▶ TASK STATEMENT: Each line below is to be copied exactly; images do not go into the copy.

____

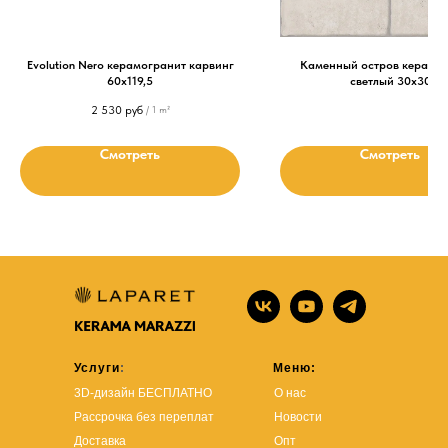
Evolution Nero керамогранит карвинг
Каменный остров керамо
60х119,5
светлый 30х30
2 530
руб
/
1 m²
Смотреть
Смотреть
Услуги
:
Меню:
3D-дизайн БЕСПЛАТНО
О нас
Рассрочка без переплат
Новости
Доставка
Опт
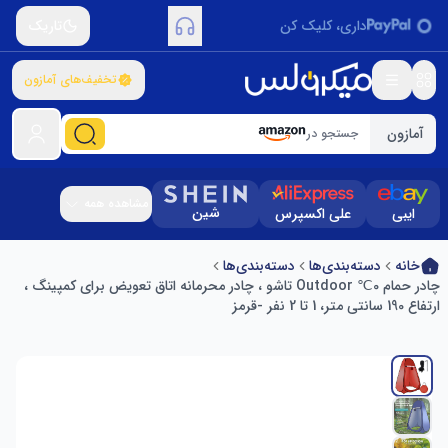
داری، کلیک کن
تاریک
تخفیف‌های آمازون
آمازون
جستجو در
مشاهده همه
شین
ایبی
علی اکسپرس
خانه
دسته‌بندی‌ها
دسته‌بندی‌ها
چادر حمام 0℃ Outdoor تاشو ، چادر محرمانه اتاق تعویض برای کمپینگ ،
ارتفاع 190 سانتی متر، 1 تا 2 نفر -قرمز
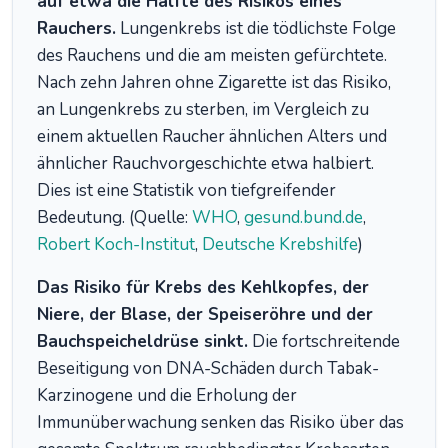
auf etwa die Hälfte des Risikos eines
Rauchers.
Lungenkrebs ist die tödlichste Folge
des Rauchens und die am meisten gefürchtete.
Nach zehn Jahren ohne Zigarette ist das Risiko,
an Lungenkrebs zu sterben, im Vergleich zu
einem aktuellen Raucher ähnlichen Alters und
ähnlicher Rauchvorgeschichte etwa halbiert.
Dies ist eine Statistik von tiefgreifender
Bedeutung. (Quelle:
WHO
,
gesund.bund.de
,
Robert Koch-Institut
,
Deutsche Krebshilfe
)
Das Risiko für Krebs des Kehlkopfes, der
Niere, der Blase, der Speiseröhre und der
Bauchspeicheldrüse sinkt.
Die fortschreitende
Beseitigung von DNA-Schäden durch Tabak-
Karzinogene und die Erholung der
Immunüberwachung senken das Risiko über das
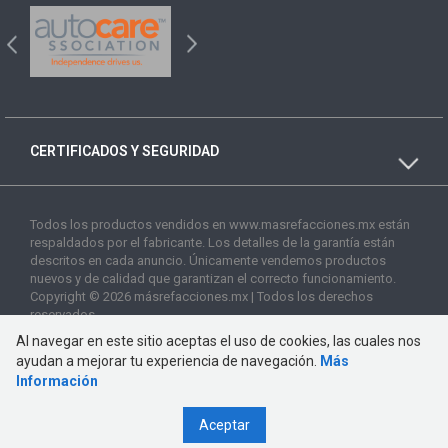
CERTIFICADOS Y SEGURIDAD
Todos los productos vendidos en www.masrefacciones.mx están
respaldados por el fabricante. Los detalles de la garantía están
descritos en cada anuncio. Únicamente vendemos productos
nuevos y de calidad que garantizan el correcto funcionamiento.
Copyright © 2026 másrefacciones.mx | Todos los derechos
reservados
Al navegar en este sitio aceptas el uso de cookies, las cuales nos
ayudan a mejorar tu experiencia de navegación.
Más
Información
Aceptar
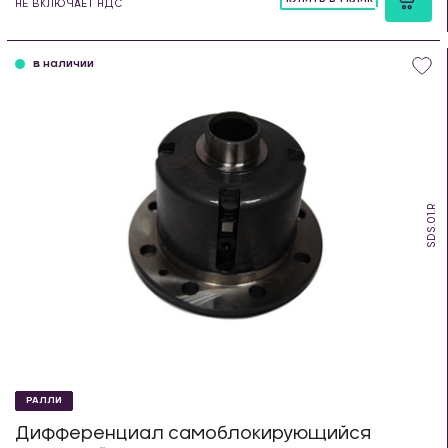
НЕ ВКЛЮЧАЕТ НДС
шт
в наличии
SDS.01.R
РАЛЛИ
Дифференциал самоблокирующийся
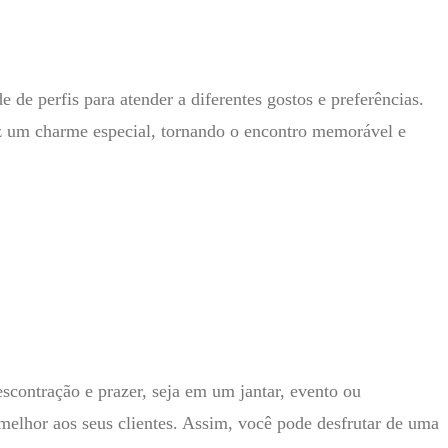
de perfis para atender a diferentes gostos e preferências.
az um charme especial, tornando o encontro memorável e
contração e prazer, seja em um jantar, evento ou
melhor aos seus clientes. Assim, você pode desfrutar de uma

____

▶ FINAL ANSWER:
Evolution Nero керамогранит карвинг
Каменный остров керамо
60х119,5
светлый 30х30
2 530
руб
/
1 m²
Смотреть
Смотреть
Услуги
:
Меню:
3D-дизайн БЕСПЛАТНО
О нас
Рассрочка без переплат
Новости
Доставка
Опт
داری، کلیک کن
تاریک
تخفیف‌های آمازون
آمازون
جستجو در
مشاهده همه
شین
ایبی
علی اکسپرس
خانه
دسته‌بندی‌ها
دسته‌بندی‌ها
چادر حمام 0℃ Outdoor تاشو ، چادر محرمانه اتاق تعویض برای کمپینگ ،
ارتفاع 190 سانتی متر، 1 تا 2 نفر -قرمز
auf etwa die Hälfte des Risikos eines
Rauchers.
Lungenkrebs ist die tödlichste Folge
des Rauchens und die am meisten gefürchtete.
Nach zehn Jahren ohne Zigarette ist das Risiko,
an Lungenkrebs zu sterben, im Vergleich zu
einem aktuellen Raucher ähnlichen Alters und
ähnlicher Rauchvorgeschichte etwa halbiert.
Dies ist eine Statistik von tiefgreifender
Bedeutung. (Quelle:
WHO
,
gesund.bund.de
,
Robert Koch-Institut
,
Deutsche Krebshilfe
)
Das Risiko für Krebs des Kehlkopfes, der
Niere, der Blase, der Speiseröhre und der
Bauchspeicheldrüse sinkt.
Die fortschreitende
Beseitigung von DNA-Schäden durch Tabak-
Karzinogene und die Erholung der
Immunüberwachung senken das Risiko über das
CERTIFICADOS Y SEGURIDAD
Todos los productos vendidos en www.masrefacciones.mx están
respaldados por el fabricante. Los detalles de la garantía están
descritos en cada anuncio. Únicamente vendemos productos
nuevos y de calidad que garantizan el correcto funcionamiento.
Copyright © 2026 másrefacciones.mx | Todos los derechos
reservados
Al navegar en este sitio aceptas el uso de cookies, las cuales nos
ayudan a mejorar tu experiencia de navegación.
Más
Información
Aceptar
НЕ ВКЛЮЧАЕТ НДС
шт
в наличии
SDS.01.R
РАЛЛИ
Дифференциал самоблокирующийся
de perfis para atender a diferentes gostos e preferências.
az um charme especial, tornando o encontro memorável e
contração e prazer, seja em um jantar, evento ou
melhor aos seus clientes. Assim, você pode desfrutar de uma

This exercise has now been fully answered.